| || Notes for John Knowlton:|
The following is an extract from The Ancestry of Dr. J. P. Guilford, Vol. 1Seventeenth-Century New England Colonials, by Joan S. Guilford, Ph. D.- Call number CS71.g957 Copyright 1990 by Joan S. Guilford, Published 1990 by Sheridan Psychological Services, Inc., P.O. Box 6101, Orange, CA92613-6101),
John2 KNOWLTON, b. ca. 1610; d. 8 October 1654, acc. to the geneal. Tingley, (1935, p. 190) says March 1654, both prob. wrong since acc. to Jacobus (1945, p. 267), his wf. made a will dated 20 Feb. 1653/4, pro. 28 Mar. 1654, which she would not have done had he been alive; m. bef. 1633 at Ipswich, Marjory (-----) who has been called a Wilson, but Jacobus thinks she may have been a Kenning and it is known that she was sis. to the wf. of Theophilus Wilson and to Jane Kenning, poss. a dau. of John Kenning, a relationship thathas led to her erroneously being given the surname Wilson (TAG, 35:17f.).He was a shoemaker and citizen at Ipswich in 1639, made freeman there 9 June 1641, a subscriber to Maj. Denison in 1648.He accumulated considerable property.Ch.:John; Abraham (d. unm.); Elizabeth.
From databse :a24024 at Ancestry.com World Trees -Updated:Aug 25, 2001 -
Occupation: Shoemaker. Cite: Stocking's History of the Knowltons (#2). Took the Freeman's Oath in 1641 in Ipswich or earlier. He made his will Nov. 29, 1653. Cite NEHG Register, Vol. 15, october 1861, NEHGS & Broderbund Software, Inc., Banner Blue Division, April 11, 1998, "Genealogy of the Knowlton Family," p.345.
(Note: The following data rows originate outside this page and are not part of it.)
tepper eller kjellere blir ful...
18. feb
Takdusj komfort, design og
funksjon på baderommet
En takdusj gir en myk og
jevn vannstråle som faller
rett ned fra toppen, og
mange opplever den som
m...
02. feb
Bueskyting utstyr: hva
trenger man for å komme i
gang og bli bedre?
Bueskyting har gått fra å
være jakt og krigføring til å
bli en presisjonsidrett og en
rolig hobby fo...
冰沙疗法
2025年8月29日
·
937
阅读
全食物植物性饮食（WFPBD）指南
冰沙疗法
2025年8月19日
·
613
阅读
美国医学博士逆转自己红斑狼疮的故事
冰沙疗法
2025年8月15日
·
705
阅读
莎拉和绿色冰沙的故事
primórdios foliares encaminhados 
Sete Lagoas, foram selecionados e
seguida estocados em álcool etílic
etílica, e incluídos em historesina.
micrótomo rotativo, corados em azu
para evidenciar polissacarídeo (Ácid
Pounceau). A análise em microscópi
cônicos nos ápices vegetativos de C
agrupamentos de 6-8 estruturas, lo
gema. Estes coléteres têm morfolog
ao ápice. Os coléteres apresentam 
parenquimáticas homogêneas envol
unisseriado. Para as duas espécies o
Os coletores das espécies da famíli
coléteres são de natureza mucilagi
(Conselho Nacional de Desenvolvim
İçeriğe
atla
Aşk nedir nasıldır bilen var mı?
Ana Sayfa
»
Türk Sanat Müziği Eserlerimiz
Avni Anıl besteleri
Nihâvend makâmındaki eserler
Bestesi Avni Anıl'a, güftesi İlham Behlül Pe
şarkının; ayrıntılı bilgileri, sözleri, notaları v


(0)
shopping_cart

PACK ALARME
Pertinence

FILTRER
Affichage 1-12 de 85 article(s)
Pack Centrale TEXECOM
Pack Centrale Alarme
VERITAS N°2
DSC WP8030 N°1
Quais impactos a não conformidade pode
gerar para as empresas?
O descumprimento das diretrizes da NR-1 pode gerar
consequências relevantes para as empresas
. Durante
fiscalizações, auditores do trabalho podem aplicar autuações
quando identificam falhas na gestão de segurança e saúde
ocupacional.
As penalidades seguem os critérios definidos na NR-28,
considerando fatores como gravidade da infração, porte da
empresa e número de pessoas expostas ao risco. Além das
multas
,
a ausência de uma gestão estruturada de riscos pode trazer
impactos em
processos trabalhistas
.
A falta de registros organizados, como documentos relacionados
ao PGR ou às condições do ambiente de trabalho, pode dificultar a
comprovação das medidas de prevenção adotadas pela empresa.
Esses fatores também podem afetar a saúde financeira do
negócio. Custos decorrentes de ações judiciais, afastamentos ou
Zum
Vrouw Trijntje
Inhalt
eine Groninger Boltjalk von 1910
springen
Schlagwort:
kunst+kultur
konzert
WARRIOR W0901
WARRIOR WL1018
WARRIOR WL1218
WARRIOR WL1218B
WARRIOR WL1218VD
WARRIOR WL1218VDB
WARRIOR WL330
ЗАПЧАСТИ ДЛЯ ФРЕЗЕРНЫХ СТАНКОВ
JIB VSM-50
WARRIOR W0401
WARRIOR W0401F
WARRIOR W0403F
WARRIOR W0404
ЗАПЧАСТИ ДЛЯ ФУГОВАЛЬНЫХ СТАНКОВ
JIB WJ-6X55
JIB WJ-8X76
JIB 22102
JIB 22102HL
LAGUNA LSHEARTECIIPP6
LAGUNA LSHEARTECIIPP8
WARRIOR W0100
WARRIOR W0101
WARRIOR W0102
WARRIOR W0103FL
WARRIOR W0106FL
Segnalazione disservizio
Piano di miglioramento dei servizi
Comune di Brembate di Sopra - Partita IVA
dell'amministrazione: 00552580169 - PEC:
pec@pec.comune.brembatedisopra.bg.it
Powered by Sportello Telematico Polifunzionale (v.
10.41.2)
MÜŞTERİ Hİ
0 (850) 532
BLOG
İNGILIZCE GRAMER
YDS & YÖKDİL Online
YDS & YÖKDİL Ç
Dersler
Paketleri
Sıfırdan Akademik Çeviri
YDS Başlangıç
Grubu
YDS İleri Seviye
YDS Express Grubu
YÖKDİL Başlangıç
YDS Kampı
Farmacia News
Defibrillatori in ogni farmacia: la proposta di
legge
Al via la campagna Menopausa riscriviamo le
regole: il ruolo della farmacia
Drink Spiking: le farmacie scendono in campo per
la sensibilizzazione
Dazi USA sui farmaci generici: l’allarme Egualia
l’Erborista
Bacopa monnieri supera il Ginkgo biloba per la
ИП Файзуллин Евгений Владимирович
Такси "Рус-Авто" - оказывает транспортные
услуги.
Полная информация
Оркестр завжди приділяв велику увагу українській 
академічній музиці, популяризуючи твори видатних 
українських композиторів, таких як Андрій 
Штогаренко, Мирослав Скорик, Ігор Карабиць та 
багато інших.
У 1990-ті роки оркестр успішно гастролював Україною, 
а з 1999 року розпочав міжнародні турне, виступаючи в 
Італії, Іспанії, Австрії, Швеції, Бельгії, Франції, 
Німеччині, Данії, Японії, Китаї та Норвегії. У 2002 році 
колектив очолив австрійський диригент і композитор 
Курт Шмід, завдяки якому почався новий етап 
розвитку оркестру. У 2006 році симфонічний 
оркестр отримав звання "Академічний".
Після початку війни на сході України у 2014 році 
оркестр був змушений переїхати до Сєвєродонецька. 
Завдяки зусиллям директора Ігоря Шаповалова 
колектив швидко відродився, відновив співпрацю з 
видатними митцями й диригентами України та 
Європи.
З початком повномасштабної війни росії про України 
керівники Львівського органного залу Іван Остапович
The Will of John & Margery Knowlton
The wills of John Knowlton of Ipswich and his widow, Margery Knowlton, were proved in the Ipswich court March 28, 1654. The following copies were taken from the records in the Ipswich Deeds, book I, leaf 137, the originals being missing.
This 29th:of the 9th mth:1653:
I the saide John Knowlton being att this present time in perfect memory I make my wife my Executrix & I doe giue vnto Margery my wife my house & land & Cattell with other estate for her use & the bringing of my Children up so long as she lives & after her death the remainder to be deuided half of it to my eldest sonne John & the other halfe of it to be deuided betweene my sonne Abraham and my daughter Elisabeth, & if please God any of my Children do Chang ther Condition it is my desire with the aduice of mr Symonds & our pastor and the overseers and my wife consenting therto that they should impt something unto them according as god shall guide you and I giue to Margery my wife all my household goods to be at her owne disposing onely my shop tooles I giue to my eldest sonne John and some of my wearing clothes to my brother William.I make mr Tredwell, my brother Wilson and my [brother?] Thomas Knoulton my ouerseers.
Theophilus Wilson & Thomas Knowlton sworne testified that John Knoulton was ready to haue subscribed this to be his last will if his wife did accept to be executrix within two dayes which she did & so this is proued to be his will in the Court held at Ipswich the 28th of march 1654.
p me Robert Lord cleric
february the 20th:1653
This is to Certify that I Margery Knoulton widdow do make my brother[-in-law] Thomas Knoulton Executor to me & Assigne in my stead to fulfill my husbands will in my Roome & also for my selfe to giue to my Children according to our wills, for my household goods which are at my disposeing I doe giue equally to be deuided to my 3 children John Elisabeth and Abraham, onely I giue my great Byble to John, & all my weareing parrell to Elisabeth & a Iron pott with a bed tike that is hers & 20s that is Johns and 2 Candlesticks that are Abrahams. And I make mr Tredwell & my brother[-in-law?] Wilson my overseers. Also Abraham is to haue the yearne & cloth to make his two shifts & to haue a new hatt. These 3 interlinews were made before she set her hand. the marke of Margery Knoulton
[In the margin of the record, midway is written: "These are beside the Diuision."] p[ro]ued in Court held at Ipswich the 28th (1) 1654 by the oaths of Theophilus Wilson, Elisabeth Wilson and Mary Tredwell.
p. me Robert Lord Cleric.
Wills were cited in "The Essex Antiquarian".